Kate Masur is a professor at Northwestern University who specializes in the history of race, politics, and law in the United States. She’s the author of Until Justice Be Done: America’s First Civil Rights Movement, from the Revolution to Reconstruction, a finalist for the Pulitzer Prize in History and a New York Times "critics' pick" for 2021.
Kate led a team of students and staff at Northwestern in the creation of Black Organizing in Pre-Civil War Illinois: Creating Community, Demanding Justice, a web exhibit associated with the Colored Conventions Project.
She regularly collaborates with museums and other nonprofits, including the National Park Service, the National Constitution Center, the Newberry Library, and the Smithsonian Museum of African American History and Culture. She was a key consultant for the 2019 documentary, Reconstruction: America after the Civil War and appeared in the 2021 CNN film, Lincoln: Divided We Stand.

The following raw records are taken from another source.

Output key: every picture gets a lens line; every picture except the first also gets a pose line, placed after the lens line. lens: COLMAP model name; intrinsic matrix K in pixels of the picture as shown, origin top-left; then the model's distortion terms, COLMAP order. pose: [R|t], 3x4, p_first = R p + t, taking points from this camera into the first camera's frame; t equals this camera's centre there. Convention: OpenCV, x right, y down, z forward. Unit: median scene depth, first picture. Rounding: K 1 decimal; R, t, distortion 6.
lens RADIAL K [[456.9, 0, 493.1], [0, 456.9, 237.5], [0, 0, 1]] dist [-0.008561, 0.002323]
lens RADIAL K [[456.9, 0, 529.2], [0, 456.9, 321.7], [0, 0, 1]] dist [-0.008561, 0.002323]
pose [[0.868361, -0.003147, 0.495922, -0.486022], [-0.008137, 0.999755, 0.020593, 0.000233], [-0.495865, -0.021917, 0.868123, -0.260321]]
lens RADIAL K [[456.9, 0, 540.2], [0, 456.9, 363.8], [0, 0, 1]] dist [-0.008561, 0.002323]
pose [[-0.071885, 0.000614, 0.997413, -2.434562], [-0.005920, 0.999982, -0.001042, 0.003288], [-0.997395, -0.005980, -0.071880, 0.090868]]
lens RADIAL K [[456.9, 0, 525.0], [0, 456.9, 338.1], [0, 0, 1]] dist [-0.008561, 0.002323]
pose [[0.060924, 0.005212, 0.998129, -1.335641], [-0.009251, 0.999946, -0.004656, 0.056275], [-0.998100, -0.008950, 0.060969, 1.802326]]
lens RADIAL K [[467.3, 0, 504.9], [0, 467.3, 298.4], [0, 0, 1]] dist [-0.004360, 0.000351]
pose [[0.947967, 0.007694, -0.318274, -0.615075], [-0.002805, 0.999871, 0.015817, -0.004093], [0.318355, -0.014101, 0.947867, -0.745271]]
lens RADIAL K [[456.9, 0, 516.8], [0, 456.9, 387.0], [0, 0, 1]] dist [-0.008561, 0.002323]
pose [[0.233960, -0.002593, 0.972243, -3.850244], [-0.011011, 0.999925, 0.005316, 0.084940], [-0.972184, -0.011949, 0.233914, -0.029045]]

Kate regularly works with K-12 teachers and speaks with the media on topics including the Civil War and Reconstruction, Abraham Lincoln, monuments, and public memory. Her 2010 book, An Example for All the Land: Emancipation and the Struggle over Equality in Washington, DC, was a finalist for the Lincoln Prize. She is co-editor of the Journal of the Civil War Era, published by University of North Carolina Press.
She lives in Evanston, Illinois, with her family.